8. Alors même que Mme A n’aurait pas été investie d’un mandat social avant l’année 2019, il ressort des observations de la société à la proposition de rectification qu’elle avait, en vertu de son contrat, la qualité de directrice générale de la société, en charge les projets de développement et qu’elle effectuait toutes les tâches nécessaires au bon fonctionnement des entreprises du groupe, coordonnait les actions des différents acteurs afin d’assurer un fonctionnement optimal des entités et participait à la stratégie du groupe, avec pouvoir de signature pour les commandes et auprès des banques. La société Reg SAS ne peut ainsi utilement contester le caractère transversal de ses attributions au sein de la holding alors par ailleurs, qu’elle n’apporte aucun élément probant permettant d’établir qu’elle avait sectorisé ses activités et confié à l’intéressée, ainsi qu’elle le soutient, la seule responsabilité d’un secteur distinct disposant de moyens propres en personnel et en matériel pour la réalisation de ses opérations financières. Dans ces conditions, c’est à bon droit que l’administration fiscale a inclus la rémunération de Mme A dans l’assiette de la taxe sur les salaires.

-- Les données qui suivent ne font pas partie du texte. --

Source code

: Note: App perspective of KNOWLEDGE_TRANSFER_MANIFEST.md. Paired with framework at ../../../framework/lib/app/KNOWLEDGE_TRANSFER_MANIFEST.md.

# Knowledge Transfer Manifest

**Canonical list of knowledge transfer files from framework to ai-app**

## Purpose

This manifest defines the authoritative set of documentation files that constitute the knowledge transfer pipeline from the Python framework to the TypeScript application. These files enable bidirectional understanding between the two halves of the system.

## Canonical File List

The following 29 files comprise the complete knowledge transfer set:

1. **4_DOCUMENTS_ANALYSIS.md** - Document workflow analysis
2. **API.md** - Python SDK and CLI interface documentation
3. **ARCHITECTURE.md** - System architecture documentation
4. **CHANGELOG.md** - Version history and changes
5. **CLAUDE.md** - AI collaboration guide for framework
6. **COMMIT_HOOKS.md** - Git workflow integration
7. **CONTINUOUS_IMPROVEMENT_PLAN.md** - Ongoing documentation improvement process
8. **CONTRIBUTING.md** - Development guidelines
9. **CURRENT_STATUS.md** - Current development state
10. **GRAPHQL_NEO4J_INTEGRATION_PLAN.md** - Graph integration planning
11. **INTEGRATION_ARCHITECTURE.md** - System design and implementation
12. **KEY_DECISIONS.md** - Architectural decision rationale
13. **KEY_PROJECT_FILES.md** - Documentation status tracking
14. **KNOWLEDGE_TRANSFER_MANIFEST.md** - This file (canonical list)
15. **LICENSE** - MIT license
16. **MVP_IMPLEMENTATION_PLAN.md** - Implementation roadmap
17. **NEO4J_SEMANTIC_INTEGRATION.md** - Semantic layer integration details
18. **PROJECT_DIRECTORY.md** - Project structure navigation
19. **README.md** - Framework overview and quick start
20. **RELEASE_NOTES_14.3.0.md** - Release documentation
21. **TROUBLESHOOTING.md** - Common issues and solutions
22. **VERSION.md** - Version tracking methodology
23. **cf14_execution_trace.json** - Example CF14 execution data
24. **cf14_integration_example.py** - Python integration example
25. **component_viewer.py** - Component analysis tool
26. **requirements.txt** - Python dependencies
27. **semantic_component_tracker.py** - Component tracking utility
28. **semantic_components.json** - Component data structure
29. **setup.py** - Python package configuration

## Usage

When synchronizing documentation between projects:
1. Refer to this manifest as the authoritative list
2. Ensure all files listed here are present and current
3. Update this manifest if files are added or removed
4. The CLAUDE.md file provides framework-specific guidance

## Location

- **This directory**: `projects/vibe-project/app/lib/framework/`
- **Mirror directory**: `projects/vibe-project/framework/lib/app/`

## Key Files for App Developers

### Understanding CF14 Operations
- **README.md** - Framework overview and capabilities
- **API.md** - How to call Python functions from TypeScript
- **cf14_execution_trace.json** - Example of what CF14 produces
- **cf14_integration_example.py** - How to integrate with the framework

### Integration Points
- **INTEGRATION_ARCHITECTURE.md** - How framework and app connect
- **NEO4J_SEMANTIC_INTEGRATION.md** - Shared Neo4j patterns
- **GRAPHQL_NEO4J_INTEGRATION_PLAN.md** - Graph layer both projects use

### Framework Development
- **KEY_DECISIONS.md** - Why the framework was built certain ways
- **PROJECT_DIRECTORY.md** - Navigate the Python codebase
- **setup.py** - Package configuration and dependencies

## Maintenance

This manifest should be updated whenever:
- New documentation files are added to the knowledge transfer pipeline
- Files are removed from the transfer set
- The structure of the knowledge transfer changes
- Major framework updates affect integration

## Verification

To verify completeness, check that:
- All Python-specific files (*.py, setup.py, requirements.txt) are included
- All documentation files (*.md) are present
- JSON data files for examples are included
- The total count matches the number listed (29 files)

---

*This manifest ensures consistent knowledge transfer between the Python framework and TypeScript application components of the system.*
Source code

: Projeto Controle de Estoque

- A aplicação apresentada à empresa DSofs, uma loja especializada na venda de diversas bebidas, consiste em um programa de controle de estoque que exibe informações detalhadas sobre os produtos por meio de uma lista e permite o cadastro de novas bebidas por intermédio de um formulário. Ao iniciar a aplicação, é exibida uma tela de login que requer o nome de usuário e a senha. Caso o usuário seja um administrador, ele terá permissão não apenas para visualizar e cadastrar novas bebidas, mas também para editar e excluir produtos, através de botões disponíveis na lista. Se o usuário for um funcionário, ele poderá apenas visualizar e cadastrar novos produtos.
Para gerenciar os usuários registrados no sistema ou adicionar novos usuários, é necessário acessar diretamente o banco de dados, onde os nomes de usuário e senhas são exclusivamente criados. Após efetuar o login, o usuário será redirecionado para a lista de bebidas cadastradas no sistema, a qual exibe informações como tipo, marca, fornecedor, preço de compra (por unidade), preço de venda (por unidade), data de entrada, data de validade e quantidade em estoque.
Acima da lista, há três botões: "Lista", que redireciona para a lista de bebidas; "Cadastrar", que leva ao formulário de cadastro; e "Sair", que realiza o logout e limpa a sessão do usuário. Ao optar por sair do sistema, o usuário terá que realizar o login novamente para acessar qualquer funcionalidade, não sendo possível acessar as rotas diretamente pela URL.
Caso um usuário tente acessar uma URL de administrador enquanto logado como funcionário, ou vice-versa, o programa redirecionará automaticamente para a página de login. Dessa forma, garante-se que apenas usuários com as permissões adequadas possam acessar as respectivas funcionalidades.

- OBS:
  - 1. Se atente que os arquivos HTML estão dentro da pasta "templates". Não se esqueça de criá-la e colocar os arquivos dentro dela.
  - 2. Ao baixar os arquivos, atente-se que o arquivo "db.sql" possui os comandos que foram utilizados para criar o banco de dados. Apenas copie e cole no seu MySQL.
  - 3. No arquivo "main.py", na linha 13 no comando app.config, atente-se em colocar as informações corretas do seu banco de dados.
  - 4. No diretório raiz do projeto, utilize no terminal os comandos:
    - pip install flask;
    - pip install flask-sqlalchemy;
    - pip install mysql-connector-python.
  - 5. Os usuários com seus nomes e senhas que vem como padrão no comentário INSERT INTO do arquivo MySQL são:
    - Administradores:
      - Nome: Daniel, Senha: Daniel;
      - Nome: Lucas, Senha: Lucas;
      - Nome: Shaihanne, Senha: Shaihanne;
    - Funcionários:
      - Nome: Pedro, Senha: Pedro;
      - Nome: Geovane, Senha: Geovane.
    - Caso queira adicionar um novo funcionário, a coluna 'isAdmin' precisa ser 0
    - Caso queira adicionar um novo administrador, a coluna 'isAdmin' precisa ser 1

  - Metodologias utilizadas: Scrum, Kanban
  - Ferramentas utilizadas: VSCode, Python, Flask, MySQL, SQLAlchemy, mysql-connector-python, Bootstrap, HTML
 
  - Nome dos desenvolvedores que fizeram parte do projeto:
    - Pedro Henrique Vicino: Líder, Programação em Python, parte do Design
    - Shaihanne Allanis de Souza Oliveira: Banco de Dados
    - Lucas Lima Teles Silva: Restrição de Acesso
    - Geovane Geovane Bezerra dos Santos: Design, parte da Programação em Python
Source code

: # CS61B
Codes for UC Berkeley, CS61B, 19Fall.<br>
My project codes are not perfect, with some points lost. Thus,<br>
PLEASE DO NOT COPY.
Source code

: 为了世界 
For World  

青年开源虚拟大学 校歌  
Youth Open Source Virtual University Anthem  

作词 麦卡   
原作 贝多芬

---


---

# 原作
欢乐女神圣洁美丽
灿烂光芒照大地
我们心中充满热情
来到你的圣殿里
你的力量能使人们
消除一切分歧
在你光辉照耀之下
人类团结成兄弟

9. Il résulte de tout ce qui précède que la société Reg SAS n’est pas fondée à demander la décharge des cotisations supplémentaires de taxe sur les salaires auxquelles elle a été assujettie au titre des années 2018 et 2019, ainsi que des intérêts de retard correspondants et que par suite, sans qu’il soit besoin d’examiner la fin de non-recevoir soulevée en défense, sa requête doit être rejetée.
DÉCIDE :
Article 1er : La requête de la société Reg SAS est rejetée.
Article 2 : Le présent jugement sera notifié à la société Reg SAS et au directeur régional des finances publiques des Hauts-de-France et du département du Nord.
Délibéré après l’audience du 6 mars 2025, à laquelle siégeaient :
— M. Kolbert, président,
— Mme Bergerat, première conseillère.
— Mme Jaur, première conseillère,
Rendu public par mise à disposition au greffe le 27 mars 2025.
La rapporteure,
Signé
A. Jaur Le président,
Signé
E. Kolbert
La greffière,
Signé
S. Ranwez
La République mande et ordonne au ministre de l’économie, des finances et de la souveraineté industrielle et numérique, en ce qui le concerne ou à tous commissaires de justice à ce requis en ce qui concerne les voies de droit commun contre les parties privées, de pourvoir à l’exécution du présent jugement.